FIG. 3C shows a state in which the sample 7 shown in FIG. 3B is irradiated with a beam of charged particles. This is because when the sample 7 was irradiated with a beam of charged particles (10 μmφ of carbon) under the conditions of FIG. 3A, the state of carbon deposited was observed with an optical microscope (not shown). It is an image. The black circles in the figure indicate the portions where the charged particles (carbon) are deposited. In this experiment, it is found that the charged particles are scattered as shown in the figure. In the experiment here, for example, the diameter of the carbon particles as particles is 10 μm, the filling amount is 0.5 g, and the supply amount of the charging chamber is 0.5 μm.
03 g, and the charging chamber supply time was 15 minutes.

[0052]

As described above, according to the present invention,
The microparticles are charged, accelerated and focused to irradiate a desired part of the sample, and the signal absorbed or emitted at that time is detected to display an image, and the fine particles are deposited on the part of the sample or the part of the sample is sampled. Can be processed. With these, a beam of arbitrary charged particles is irradiated on an arbitrary portion of the sample to deposit the charged particles to form a desired pattern or a mechanical component, or a beam of arbitrary charged particles is formed on an arbitrary portion of the sample. Irradiation makes it possible to process an arbitrary portion of the sample, and a distribution image of a kinetic energy of the portion of the sample when the sample is irradiated with a beam of arbitrary charged particles (positive or negative). Secondary electrons emitted from the sample,
Various physical properties can be analyzed by displaying a distribution map of light, X-rays, and the like.

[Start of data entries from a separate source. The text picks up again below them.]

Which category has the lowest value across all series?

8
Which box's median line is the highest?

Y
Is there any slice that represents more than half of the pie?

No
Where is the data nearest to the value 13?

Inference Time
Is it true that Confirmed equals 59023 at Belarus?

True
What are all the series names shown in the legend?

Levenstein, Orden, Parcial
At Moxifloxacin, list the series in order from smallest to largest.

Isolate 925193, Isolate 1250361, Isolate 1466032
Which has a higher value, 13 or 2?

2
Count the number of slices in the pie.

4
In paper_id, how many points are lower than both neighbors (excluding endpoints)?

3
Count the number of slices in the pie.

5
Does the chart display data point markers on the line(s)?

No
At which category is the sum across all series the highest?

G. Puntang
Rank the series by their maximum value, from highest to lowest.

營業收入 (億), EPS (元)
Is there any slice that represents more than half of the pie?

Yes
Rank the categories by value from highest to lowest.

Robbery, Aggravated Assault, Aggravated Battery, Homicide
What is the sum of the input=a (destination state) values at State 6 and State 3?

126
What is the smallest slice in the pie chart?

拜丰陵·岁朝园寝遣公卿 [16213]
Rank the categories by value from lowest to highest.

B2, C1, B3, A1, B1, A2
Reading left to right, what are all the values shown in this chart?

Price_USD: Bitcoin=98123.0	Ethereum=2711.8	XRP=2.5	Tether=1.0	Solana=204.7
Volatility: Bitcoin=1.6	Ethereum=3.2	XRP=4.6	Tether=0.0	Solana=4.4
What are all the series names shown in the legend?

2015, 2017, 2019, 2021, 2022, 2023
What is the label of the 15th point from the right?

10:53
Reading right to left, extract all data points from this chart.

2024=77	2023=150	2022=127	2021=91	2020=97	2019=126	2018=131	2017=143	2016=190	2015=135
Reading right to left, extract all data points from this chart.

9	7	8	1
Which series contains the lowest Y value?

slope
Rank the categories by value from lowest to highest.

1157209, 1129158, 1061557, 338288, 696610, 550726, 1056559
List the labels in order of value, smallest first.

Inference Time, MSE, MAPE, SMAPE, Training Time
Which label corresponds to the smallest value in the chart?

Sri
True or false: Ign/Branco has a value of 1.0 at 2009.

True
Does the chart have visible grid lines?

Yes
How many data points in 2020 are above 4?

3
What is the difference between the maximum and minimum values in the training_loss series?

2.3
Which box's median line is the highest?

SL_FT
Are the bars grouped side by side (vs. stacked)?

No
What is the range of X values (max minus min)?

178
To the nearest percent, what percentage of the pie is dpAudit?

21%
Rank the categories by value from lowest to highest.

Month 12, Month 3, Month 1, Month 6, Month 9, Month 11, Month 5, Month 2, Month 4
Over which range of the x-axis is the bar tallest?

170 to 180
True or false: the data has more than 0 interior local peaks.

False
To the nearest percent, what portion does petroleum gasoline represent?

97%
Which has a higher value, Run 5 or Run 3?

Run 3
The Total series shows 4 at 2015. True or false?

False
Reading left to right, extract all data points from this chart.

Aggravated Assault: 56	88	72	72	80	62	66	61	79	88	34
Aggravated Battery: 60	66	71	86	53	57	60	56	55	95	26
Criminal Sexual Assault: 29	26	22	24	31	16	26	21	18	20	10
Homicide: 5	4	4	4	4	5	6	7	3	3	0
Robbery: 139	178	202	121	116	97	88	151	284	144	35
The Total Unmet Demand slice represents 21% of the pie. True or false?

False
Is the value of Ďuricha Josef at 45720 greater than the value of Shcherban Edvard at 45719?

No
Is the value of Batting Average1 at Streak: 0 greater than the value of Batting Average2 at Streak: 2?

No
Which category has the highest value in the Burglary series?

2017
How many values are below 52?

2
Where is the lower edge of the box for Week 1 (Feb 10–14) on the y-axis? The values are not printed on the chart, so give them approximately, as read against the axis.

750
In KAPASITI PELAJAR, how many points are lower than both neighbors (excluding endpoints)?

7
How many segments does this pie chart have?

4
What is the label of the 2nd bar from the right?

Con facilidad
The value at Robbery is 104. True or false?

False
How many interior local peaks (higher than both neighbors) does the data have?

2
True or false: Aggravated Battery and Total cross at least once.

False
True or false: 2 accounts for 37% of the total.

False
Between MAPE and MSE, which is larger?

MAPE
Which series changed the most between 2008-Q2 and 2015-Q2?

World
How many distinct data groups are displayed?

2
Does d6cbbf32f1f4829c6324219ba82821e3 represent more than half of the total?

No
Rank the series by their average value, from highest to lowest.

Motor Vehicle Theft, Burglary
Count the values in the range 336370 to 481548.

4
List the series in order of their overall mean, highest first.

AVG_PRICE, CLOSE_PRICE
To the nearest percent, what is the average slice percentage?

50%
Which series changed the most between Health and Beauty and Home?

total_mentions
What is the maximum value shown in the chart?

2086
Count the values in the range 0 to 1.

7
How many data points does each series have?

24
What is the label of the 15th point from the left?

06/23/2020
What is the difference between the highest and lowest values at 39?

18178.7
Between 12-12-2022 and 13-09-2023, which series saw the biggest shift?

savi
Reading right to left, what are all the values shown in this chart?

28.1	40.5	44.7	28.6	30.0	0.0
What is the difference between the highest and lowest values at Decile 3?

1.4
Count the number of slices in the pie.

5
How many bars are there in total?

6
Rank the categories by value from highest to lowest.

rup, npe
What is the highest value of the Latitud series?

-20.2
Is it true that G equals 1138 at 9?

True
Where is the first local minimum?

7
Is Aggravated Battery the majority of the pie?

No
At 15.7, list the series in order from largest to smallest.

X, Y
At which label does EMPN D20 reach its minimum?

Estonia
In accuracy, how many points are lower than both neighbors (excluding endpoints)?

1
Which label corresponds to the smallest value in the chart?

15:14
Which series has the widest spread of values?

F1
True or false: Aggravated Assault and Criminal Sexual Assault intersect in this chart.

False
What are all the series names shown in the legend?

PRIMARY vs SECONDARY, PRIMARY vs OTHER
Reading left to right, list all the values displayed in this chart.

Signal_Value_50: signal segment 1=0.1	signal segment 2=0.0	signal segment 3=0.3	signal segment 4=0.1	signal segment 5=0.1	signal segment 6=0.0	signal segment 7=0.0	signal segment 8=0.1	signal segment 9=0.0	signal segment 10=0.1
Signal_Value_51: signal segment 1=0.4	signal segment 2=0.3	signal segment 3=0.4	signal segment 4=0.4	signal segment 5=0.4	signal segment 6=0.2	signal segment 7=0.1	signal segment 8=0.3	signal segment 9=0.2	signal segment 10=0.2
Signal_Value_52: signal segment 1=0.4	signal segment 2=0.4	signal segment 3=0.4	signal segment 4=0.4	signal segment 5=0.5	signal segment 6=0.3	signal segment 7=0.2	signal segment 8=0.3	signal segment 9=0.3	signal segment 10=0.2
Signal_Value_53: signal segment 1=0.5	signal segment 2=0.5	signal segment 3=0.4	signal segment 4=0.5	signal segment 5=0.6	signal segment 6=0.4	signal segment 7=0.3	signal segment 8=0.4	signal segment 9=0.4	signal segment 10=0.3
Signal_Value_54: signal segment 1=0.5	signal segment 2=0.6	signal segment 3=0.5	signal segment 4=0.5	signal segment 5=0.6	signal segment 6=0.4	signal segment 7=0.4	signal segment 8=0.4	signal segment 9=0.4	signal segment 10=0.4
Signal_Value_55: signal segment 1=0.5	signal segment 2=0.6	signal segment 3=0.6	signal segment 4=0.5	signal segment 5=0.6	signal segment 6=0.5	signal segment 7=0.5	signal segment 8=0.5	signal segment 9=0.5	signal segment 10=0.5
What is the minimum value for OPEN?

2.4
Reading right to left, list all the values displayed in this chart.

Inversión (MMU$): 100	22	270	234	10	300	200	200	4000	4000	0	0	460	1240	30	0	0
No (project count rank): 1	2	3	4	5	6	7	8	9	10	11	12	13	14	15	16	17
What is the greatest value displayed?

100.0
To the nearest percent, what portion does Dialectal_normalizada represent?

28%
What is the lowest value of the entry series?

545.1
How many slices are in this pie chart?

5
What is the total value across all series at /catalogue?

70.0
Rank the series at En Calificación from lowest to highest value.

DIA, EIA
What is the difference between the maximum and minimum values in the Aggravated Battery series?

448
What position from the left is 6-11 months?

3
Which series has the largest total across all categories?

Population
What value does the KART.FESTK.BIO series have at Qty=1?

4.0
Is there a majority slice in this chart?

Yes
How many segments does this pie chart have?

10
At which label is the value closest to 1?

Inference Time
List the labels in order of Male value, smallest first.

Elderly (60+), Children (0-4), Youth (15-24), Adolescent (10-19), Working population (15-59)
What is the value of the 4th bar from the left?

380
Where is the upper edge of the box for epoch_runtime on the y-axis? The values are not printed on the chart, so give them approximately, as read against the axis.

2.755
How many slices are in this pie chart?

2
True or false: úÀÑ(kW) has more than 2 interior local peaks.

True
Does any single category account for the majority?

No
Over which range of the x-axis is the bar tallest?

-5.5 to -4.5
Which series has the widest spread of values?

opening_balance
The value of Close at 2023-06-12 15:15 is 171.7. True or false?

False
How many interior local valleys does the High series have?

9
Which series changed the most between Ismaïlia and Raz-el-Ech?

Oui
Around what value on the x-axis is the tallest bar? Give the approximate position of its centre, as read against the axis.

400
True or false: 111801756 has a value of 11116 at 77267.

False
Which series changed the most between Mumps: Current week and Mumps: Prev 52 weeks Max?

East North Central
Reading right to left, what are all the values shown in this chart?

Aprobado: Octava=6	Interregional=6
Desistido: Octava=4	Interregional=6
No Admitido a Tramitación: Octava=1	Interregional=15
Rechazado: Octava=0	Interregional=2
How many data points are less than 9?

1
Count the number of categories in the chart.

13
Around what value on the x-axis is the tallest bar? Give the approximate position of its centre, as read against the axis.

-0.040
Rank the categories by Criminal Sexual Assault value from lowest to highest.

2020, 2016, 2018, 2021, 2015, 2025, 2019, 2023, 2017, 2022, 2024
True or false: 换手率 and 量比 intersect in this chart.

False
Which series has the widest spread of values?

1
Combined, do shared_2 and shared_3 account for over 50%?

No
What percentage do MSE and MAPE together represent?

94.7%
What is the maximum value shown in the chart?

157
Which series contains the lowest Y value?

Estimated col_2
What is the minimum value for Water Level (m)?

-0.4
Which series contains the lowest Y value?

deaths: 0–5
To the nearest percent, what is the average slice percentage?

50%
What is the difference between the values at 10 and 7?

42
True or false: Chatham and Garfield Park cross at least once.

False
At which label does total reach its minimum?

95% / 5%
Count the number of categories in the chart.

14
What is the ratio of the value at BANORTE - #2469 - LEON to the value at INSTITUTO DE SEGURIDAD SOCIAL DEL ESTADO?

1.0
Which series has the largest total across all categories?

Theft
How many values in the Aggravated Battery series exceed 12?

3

[Brief description of the drawings]

FIG. 1 is a configuration diagram of one embodiment of the present invention.

FIG. 2 is a configuration diagram of a specific example of the present invention.

FIG. 3 is a diagram illustrating an experiment of the present invention.

[Explanation of symbols]

 1: Particle gun 11: Vibration generator 12: Particle valve 13: Actuator 14: Charging electrode 15: Focusing electrode 16: Anode 2: Braking device 21: Blanker 22: Gun alignment 3: Focusing lens 4: Deflector 5: Objective Lens 6: Sample chamber 7: Sample 8: Shock detector 9: Sample stage 10: Secondary electron detector 31: Scintillator 32: Light guide 33: Photomultiplier tube 34: Shield cylinder 41: Butler lens 71: Piezoelectric particle landing Monitor 73: insulating material 73: electrode 74: piezoelectric element

Continuation of the front page (51) Int.Cl. ⁶ Identification symbol FI H01L 21/302 D (72) Inventor Shuichi Saito 203, Hirai 2196, Hinodecho, Nishitama-gun, Tokyo

Claims (3)

[Claims] 1. A particle gun for supplying charged particles and emitting charged charged particles to form a beam, and a lens for converging a beam of charged particles emitted from the particle gun and irradiating the beam as a narrow beam on a sample. And a deflector for deflecting a position where a beam narrowly focused on the sample by the lens is irradiated. 2. A detector for detecting a signal absorbed by the sample or a signal emitted from the sample when a beam narrowly focused on the sample is scanned by using the deflector; The charged particle drawing apparatus according to claim 1, further comprising a display device that displays an image based on the detected signal. 3. The method according to claim 1, wherein the beam deflected narrowly on the sample is positioned at a predetermined position using the deflector, and the charged particles are deposited on the sample, or the sample is processed by the charged particles. 3. The charged particle drawing apparatus according to claim 1 or 2.